Королек: Вы далеко ушли от темы. Давайте вернемся обратно — от конструирования и деконструкции к реконструкции, то есть к работе Вихарева. Думаю, что его ситуация и ситуация «Спящей красавицы» 1999 года кардинально отличались от ситуации Лакотта и «Сильфиды» 1972 года. Все-таки в советской и постсоветской России культурный процесс происходил иначе: во второй половине 1960-х здесь не пережили «смерть модернизма», не встретили эпоху постмодерна, да и собственных Сьюзен Зонтаг здесь не водилось…

Гершензон: Возможно, Зонтаг здесь и не было, но «смерть модернизма» мы пережили по полной программе. Я был ребенком, но прекрасно помню, как папа, почему-то обращаясь ко мне, сказал: «Наши танки вошли в Прагу…» (его интонация была пафосной). Это и было в СССР «смертью модернизма» — конец хрущевской оттепели, последовавший за майскими событиями 1968-го во Франции и Пражской весной. Кстати, недавняя большая выставка про оттепель в Третьяковской галерее продемонстрировала именно то, что мы здесь были вполне в тренде. В 1963 году фильм «8½» Феллини получил Гран-при на кинофестивале не где-нибудь, а в Москве, — и это значит, что его здесь было кому оценить. А выдающийся оттепельный советский кинематограф? Он был абсолютно модернистским, и он закончился в конце 1960-х. Поинтересуйтесь, что пришло ему на смену… Думаю, самый лучший пример — Рустам Хамдамов, сделавший свою первую студенческую работу («В горах мое сердце») еще в 1967 году. Скорее всего, он не читал заметок Зонтаг о кэмпе (где он тогда мог их прочесть, да и зачем они ему были нужны?), но в 1974 году, году лакоттовской «Сильфиды», Хамдамов снял «Нечаянные радости» — тот самый несчастный незаконченный и, как долгое время считалось, утерянный фильм, адаптированная версия которого через год чудесным образом материализовалась под другим названием и другим именем — «Раба любви». Помните, что получилось у Михалкова? Елена Соловей, она же Вера Холодная, русский шехтелевский ресторанный «модерн» (не путать с модернизмом), мужчины говорят женскими голосами, необъятные шляпы, декадентские тени под глазами, все какое-то жеманное и сентиментально-липкое — тогда это стали называть «ретро». Собственно, это «ретро» и есть кэмп по Михалкову, кэмп, подозрительно смахивающий на китч. Кэмп же Хамдамова — и в этом отличие истинно аристократического искусства от искусства мещанского — гораздо жестче, грубее. В первую очередь, это касается текстов, диалогов. Вот отличный пример:

Вера Николаевна (Елена Соловей): То — ковер, а то — гобелен.
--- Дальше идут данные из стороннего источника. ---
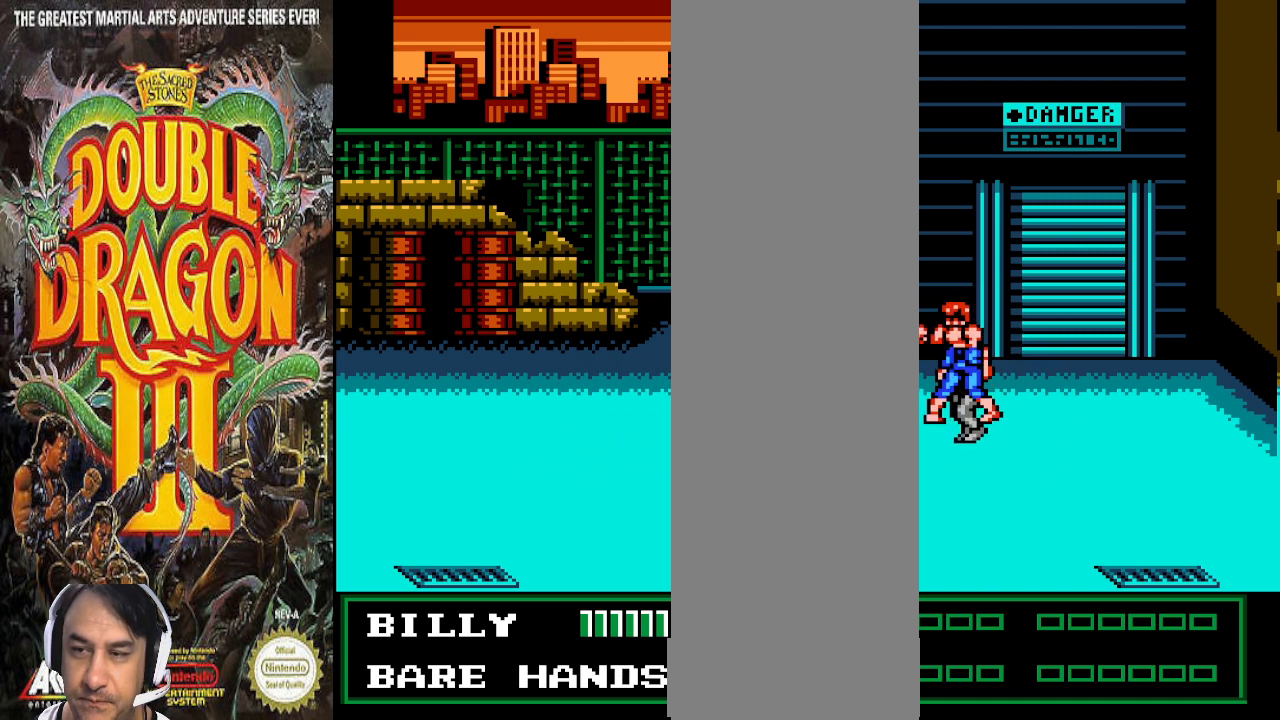
{"buttons": [], "events": [[33, "CIRCLE", "up"], [167, "CIRCLE", "down"], [233, "CIRCLE", "up"]]}
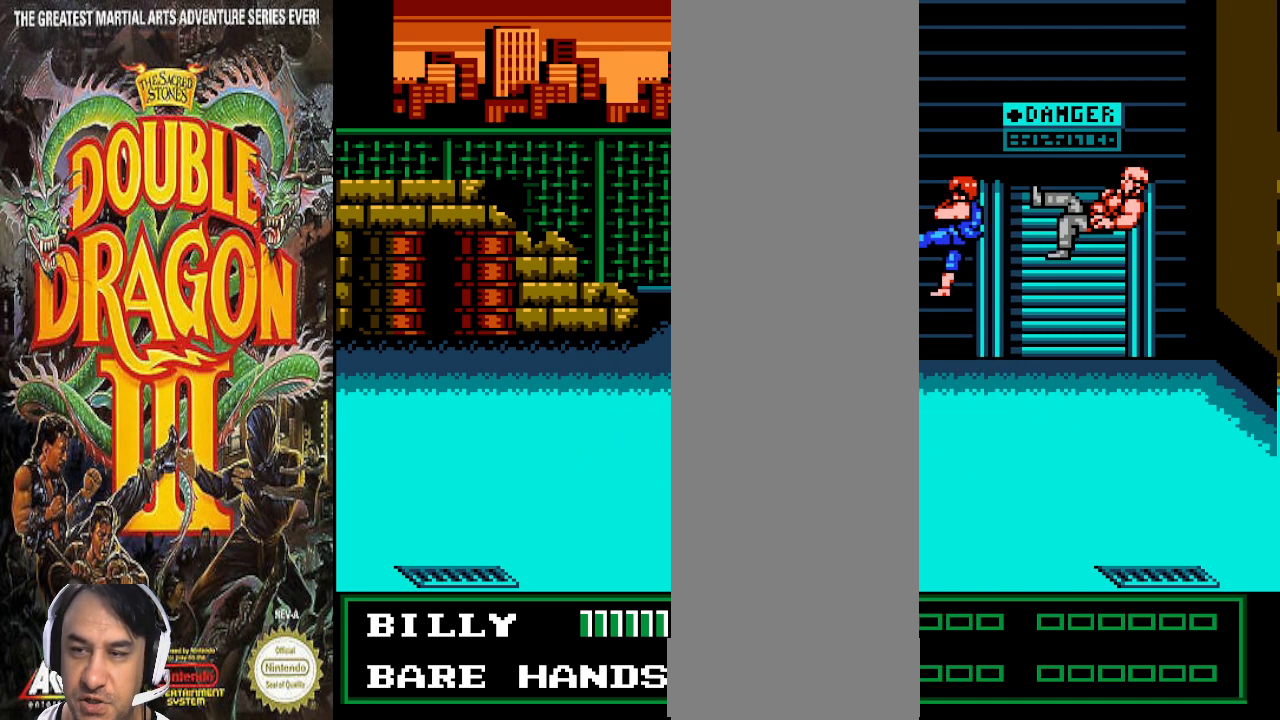
{"buttons": [], "events": []}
Надежда Николаевна (Наталья Лебле): Гобелен — картина!

В.Н.: Можно и картину смотреть как узор. Не разбирать, что на ней. Только расцветка, зубцы да полоски. Эта полоска туда, а эта туда.

Н.Н.: Но эта полоска туда, а эта туда — не для узора! А для того, чтобы показать что-то, чью-то морду! А на ковре полоски подобраны к полоске. Даже если кажется, что это баран или лебедь, то это так, потому что у самих лебедя и барана крыло подобрано к крылу, рог к рогу, все по паре. Потому что он сам — природы узор.

В.Н.: Так, значит, вся наша жизнь, поступки, случай — тоже узор?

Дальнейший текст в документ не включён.